Waldweg für Radfahrer „gesperrt“?

Vor ein paar Tagen sorgte eine Pressemeldung der Polizeiinspektion Edenkoben in der IBC für Aufregung unter den pfälzischen Mountainbikern. Im Bereich des Kesselberges (des zweithöchsten Berges des Pfälzerwaldes) hatte jemand einen Draht gespannt, um Mountainbiker unsanft von ihrem Rad zu holen. Die Konflikte im Bereich der Haardt nehmen laut der Berichte im Forum seit einem Jahr zu; dies liegt vor allem daran, dass viele Menschen aus den Städten und Orten in der dicht besiedelten Rheinebene in den Pfälzerwald flüchten. Sonst ist ja quasi nix mehr erlaubt. Im Forum bemüht man sich natürlich, das Thema „Corona“ als Ursache komplett auszublenden. Meiner Meinung nach trägt auch die tendenziöse und rechtlich fragwürdige Presseberichterstattung der Polizei dazu bei, dass manch einer sich ermächtigt fühlt, Selbstjustiz auszuüben.

Die Pressemeldung ist mit „Drahtsperre auf Wanderweg“ überschrieben. Ein Wanderweg ist ein unbestimmter Rechtsbegriff und hat m. E. vor allem in einer zur strengen Objektivität verpflichteten Polizeipressemeldung schon einmal gar nichts verloren.

Rhodt u. Rietburg (ots)

Am 18.04.2021 gegen 13:00 Uhr fanden Wanderer eine Drahtsperre auf dem „Dr. Sprater-Pfad“ im Pfälzer Wald. Der Waldweg ist für Radfahrer gesperrt. Vermutlich spannten Unbekannte den Draht um ein Befahren des Waldweges durch Mountainbiker zu verhindern. Der Draht war 2mm dick und in einer Höhe von ca. 1,20m zwischen zwei Bäumen gespannt. Sollte ein Radfahrer in eine solche „Falle“ fahren, kann dies lebensgefährlich sein.

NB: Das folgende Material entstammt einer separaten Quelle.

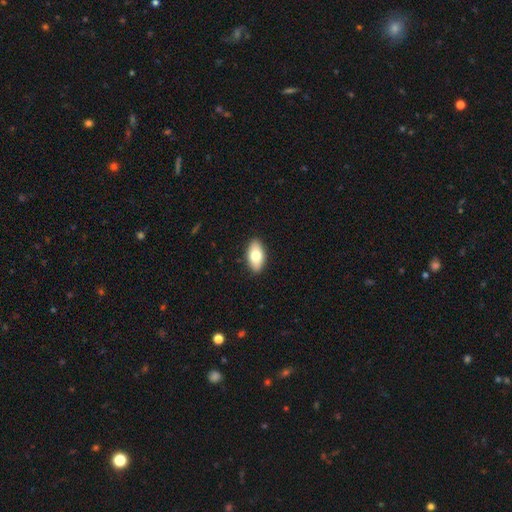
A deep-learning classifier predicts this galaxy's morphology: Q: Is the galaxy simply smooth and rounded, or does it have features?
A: smooth — 75%.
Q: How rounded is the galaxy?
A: in between — 92%.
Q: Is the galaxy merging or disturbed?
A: none — 90%.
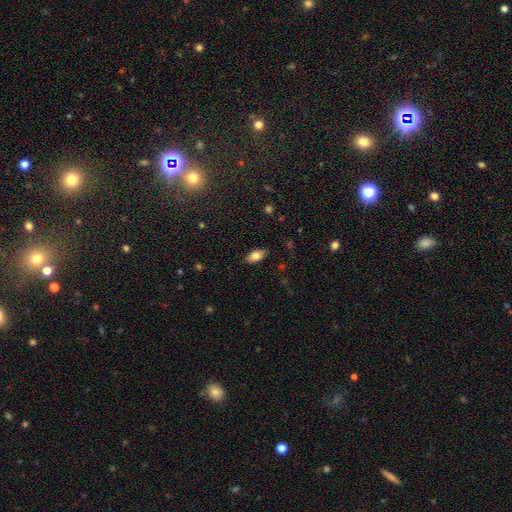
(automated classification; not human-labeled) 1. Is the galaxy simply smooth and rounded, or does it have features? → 77% smooth, 15% featured or disk, 7% star or artifact.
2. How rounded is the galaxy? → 91% in between, 5% cigar-shaped, 4% round.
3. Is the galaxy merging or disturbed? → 86% none, 11% minor disturbance, 2% major disturbance, 1% merger.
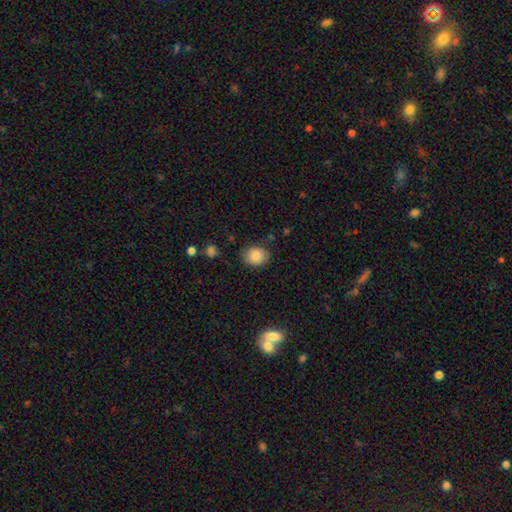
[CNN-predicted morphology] A smooth galaxy with no disk features (84%) that is round (54%).

Vote fractions:
- Smooth or featured? smooth: 84% / star or artifact: 9% / featured or disk: 7%
- How rounded? round: 54% / in between: 45% / cigar-shaped: 1%
- Merging? none: 79% / minor disturbance: 16% / major disturbance: 4% / merger: 2%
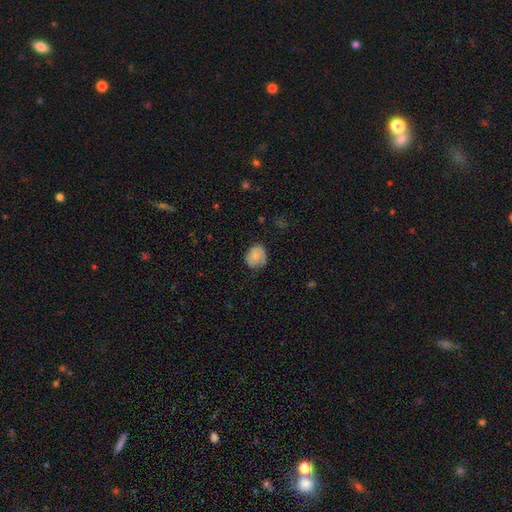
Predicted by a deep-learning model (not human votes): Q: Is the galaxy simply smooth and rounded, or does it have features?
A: smooth — 76%.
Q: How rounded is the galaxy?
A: round — 71%.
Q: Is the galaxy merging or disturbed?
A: none — 67%.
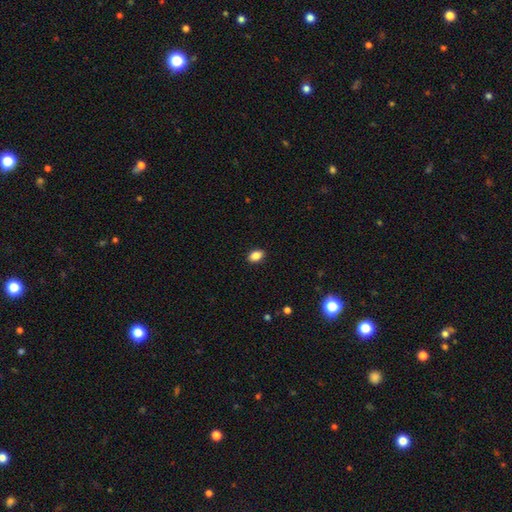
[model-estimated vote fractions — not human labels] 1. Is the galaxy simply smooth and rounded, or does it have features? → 86% smooth, 9% star or artifact, 5% featured or disk.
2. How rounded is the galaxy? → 84% in between, 14% round, 2% cigar-shaped.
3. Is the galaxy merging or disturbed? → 90% none, 8% minor disturbance, 2% major disturbance, 1% merger.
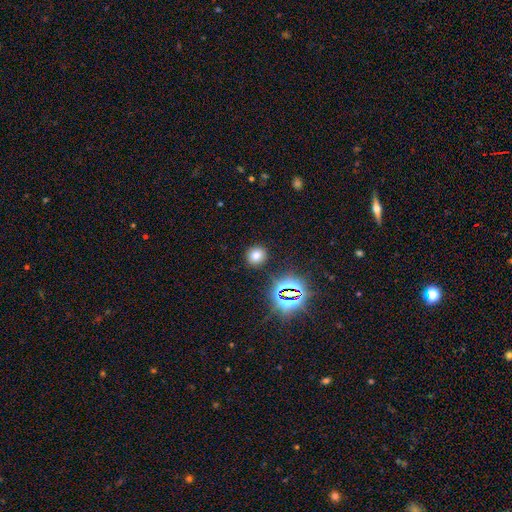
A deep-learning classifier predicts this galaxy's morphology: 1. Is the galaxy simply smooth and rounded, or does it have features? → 70% smooth, 22% star or artifact, 8% featured or disk.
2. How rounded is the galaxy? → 86% round, 13% in between, 1% cigar-shaped.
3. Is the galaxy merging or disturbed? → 89% none, 7% minor disturbance, 3% major disturbance, 2% merger.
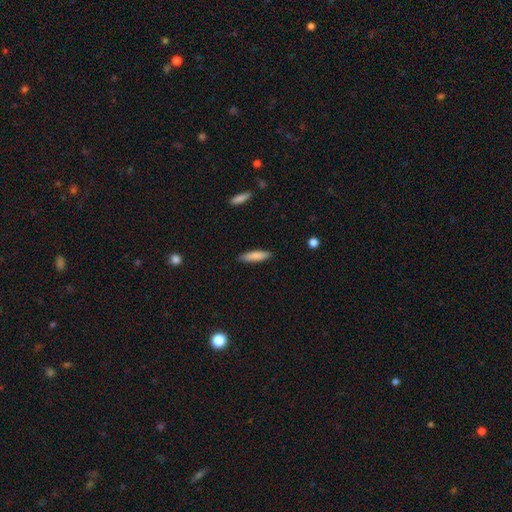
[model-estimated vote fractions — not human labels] Overall: smooth (83%). How rounded: cigar-shaped (72%). Merging: none (89%).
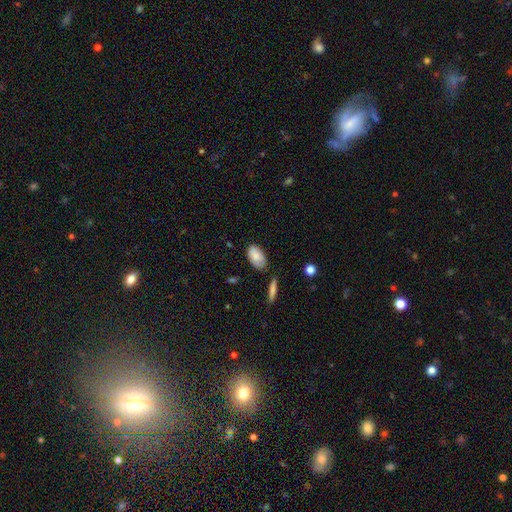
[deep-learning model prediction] smooth_or_featured: smooth (p=0.77) [alt: featured or disk p=0.16]
how_rounded: in between (p=0.94) [alt: round p=0.04]
merging: none (p=0.69) [alt: minor disturbance p=0.23]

Die Polizei hat ein Strafverfahren eingeleitet.

Zeugenhinweise nimmt die Polizei Edenkoben unter 06323 955-0 oder per Mail an piedenkoben@polizei.rlp.de entgegen.

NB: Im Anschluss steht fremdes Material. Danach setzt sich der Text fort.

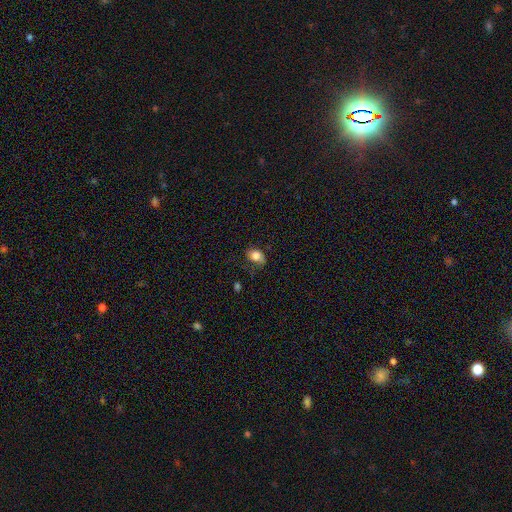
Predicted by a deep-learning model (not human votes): Q: Smooth or featured?
A: smooth (75%); runner-up: featured or disk (15%)
Q: How rounded?
A: in between (68%); runner-up: round (30%)
Q: Merging?
A: none (56%); runner-up: minor disturbance (28%)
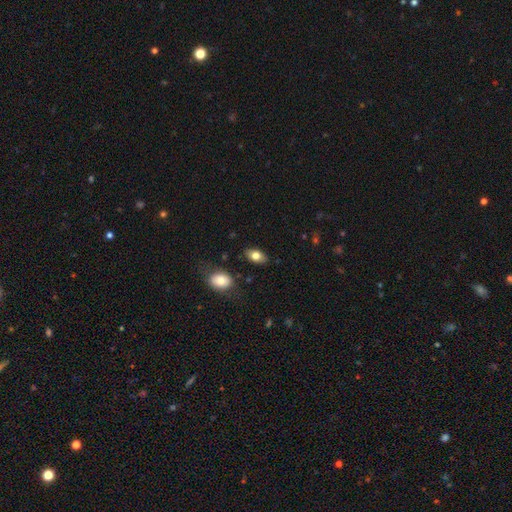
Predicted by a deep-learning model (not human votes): Q: Smooth or featured?
A: smooth (78%); runner-up: featured or disk (15%)
Q: How rounded?
A: in between (89%); runner-up: round (8%)
Q: Merging?
A: none (84%); runner-up: minor disturbance (11%)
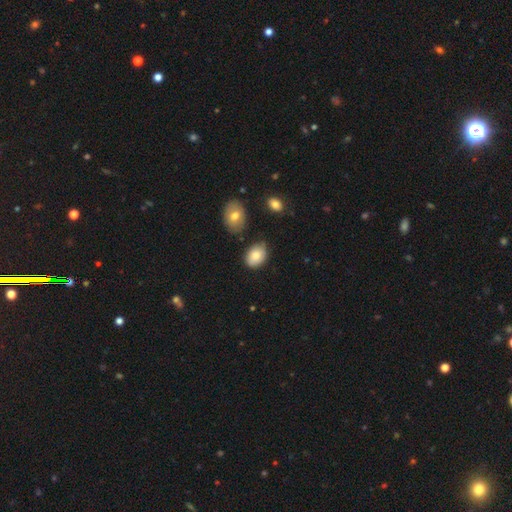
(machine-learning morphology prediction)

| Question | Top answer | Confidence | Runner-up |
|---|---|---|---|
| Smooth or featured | smooth | 82% | featured or disk (11%) |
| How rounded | in between | 75% | round (24%) |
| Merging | none | 71% | minor disturbance (21%) |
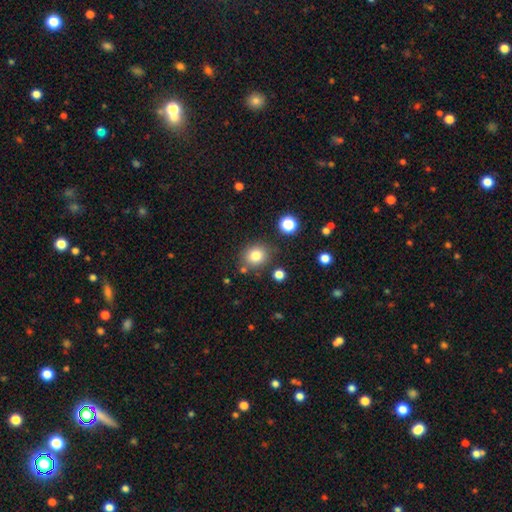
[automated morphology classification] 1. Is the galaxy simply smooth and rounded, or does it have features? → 81% smooth, 12% star or artifact, 8% featured or disk.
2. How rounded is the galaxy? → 78% round, 21% in between, 1% cigar-shaped.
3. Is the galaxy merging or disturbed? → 79% none, 11% minor disturbance, 6% merger, 4% major disturbance.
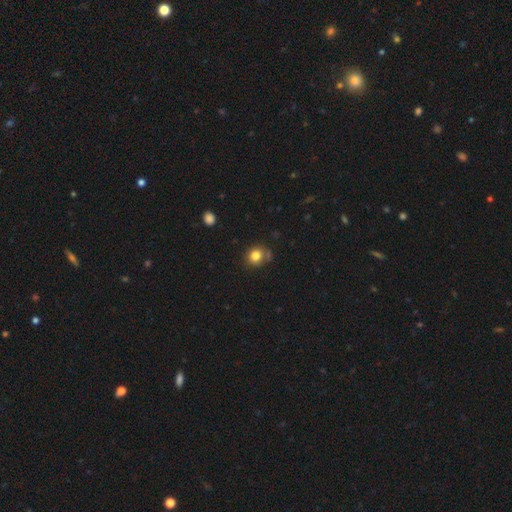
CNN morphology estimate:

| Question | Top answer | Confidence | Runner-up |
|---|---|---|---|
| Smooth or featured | smooth | 81% | star or artifact (11%) |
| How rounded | round | 80% | in between (19%) |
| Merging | none | 69% | minor disturbance (19%) |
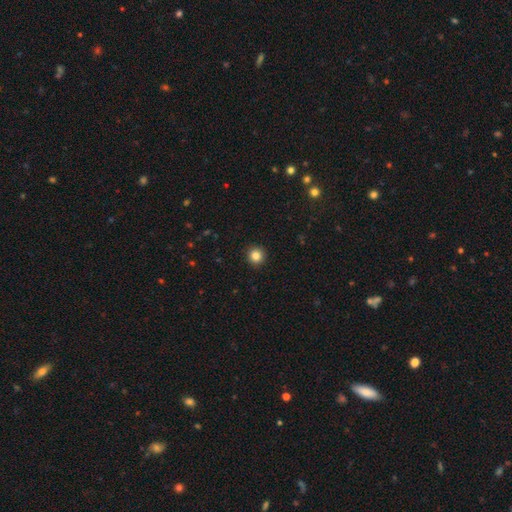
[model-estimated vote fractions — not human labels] smooth 85%, star or artifact 11%, featured or disk 4%. Down the decision tree: how rounded — round (95%); merging — none (93%).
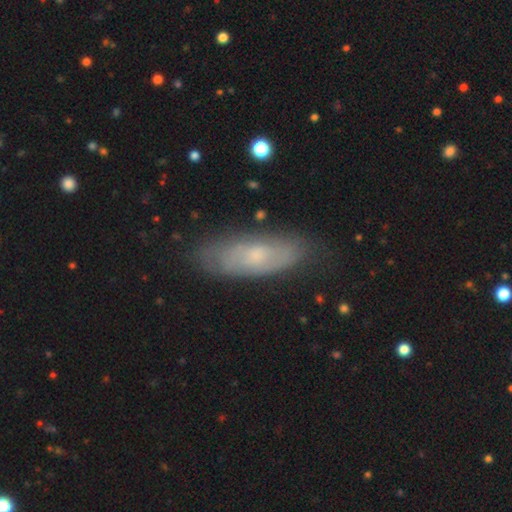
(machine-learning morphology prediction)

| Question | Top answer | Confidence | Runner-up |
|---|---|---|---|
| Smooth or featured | smooth | 49% | featured or disk (44%) |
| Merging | none | 75% | minor disturbance (18%) |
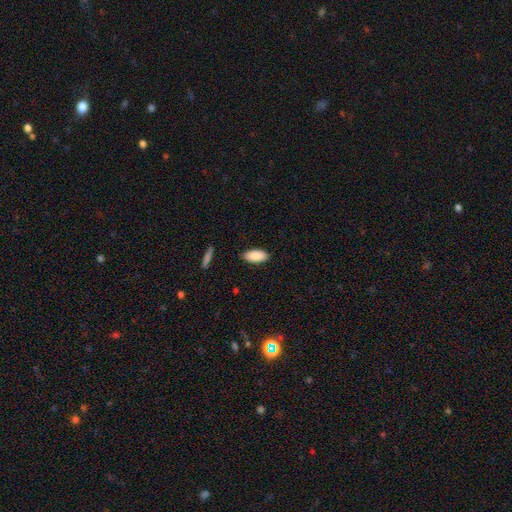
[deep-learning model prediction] A smooth galaxy with no disk features (87%) that is in between round and cigar-shaped (91%).

Vote fractions:
- Smooth or featured? smooth: 87% / featured or disk: 7% / star or artifact: 6%
- How rounded? in between: 91% / cigar-shaped: 7% / round: 2%
- Merging? none: 87% / minor disturbance: 9% / major disturbance: 2% / merger: 1%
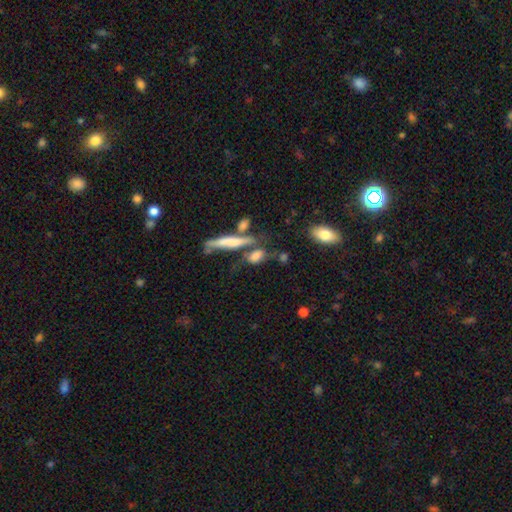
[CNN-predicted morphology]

Ich entgegnete der PI Edenkoben, dass deren rechtliche Sichtweise in mehrerer Hinsicht fragwürdig sei. Siehe hierzu auch die beiden umfangreicheren Beiträge zum Thema Grauzonenbiking und Zeichen 250 vor Waldwegen.

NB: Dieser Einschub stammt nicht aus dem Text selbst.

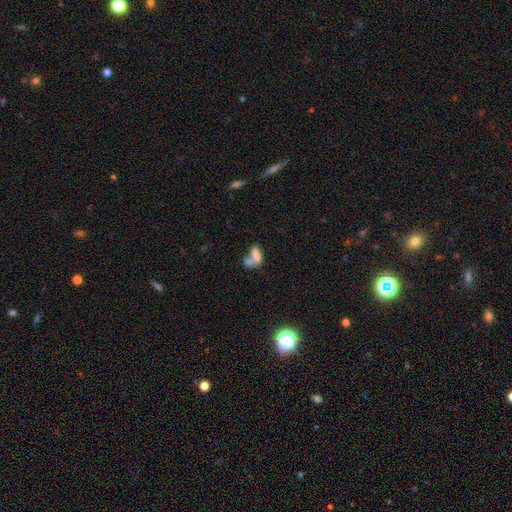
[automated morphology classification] This is likely a smooth galaxy (72%). How rounded: likely in between (80%). Merging: possibly merger (60%).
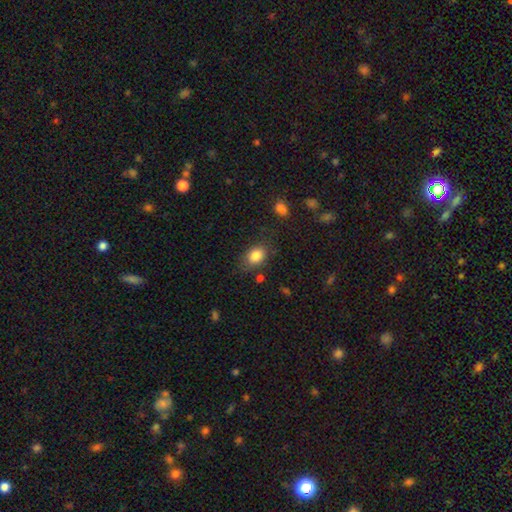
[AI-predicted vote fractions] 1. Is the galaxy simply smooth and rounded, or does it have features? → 84% smooth, 9% star or artifact, 7% featured or disk.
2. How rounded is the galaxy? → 71% in between, 27% round, 1% cigar-shaped.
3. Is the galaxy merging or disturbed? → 73% none, 18% minor disturbance, 6% major disturbance, 3% merger.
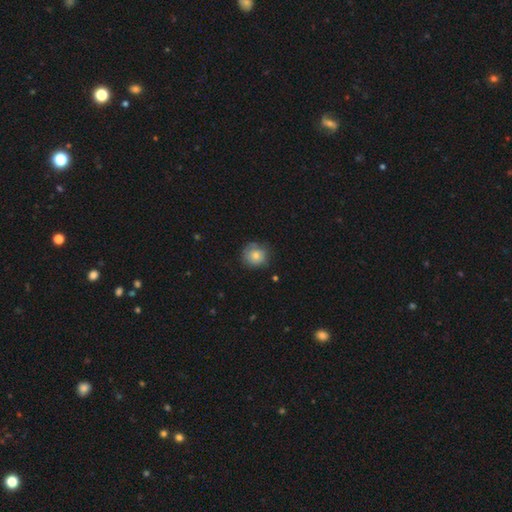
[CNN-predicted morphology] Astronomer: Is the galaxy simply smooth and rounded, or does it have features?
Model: smooth — 74%.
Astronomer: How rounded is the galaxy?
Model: round — 89%.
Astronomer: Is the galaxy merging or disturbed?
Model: none — 74%.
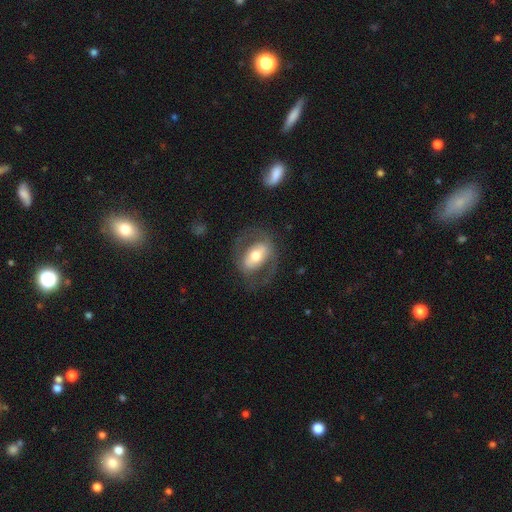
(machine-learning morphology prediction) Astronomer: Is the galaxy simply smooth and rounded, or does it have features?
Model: featured or disk — 61%.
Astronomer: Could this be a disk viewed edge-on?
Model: no — 90%.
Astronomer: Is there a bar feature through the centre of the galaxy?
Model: strong — 47% (runner-up: weak, 27%).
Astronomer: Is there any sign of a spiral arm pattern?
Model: no — 59% (runner-up: yes, 41%).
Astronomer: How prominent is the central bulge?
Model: moderate — 64%.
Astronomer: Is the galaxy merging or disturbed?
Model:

(…) ich hätte als Betreiber eines Blogs, u. a. zum Thema Radverkehr eine Rückfrage zur PM über die gespannte „Drahtsperre“.

Sie schreiben in Ihrer Meldung, dass der Waldweg für Radfahrer gesperrt sei.

Nach der VwV zu § 1 StVO, Rn. 3 i. V. m. der ständigen Rechtsprechung (bspw. BGH, 4 StR 377/03 vom 04.03.2004) gilt auch auf Waldwegen grundsätzlich die StVO, da hier (im Pfälzerwald) nachweislich öffentlicher Verkehr (zu Fuß, per Pkw, Lkw, Motorrad, Pferd oder eben auch per Rad) stattfindet.

Landesrecht über den Straßenverkehr ist unzulässig (vgl. Artikel 72 Abs. 1 in Verbindung mit Artikel 74 Nr. 22 des Grundgesetzes). Für örtliche Verkehrsregeln bleibt nur im Rahmen der StVO Raum.

Nach Artikel 31 Grundgesetz bricht zudem Bundesrecht (StVO) grundsätzlich Landesrecht (LWaldG).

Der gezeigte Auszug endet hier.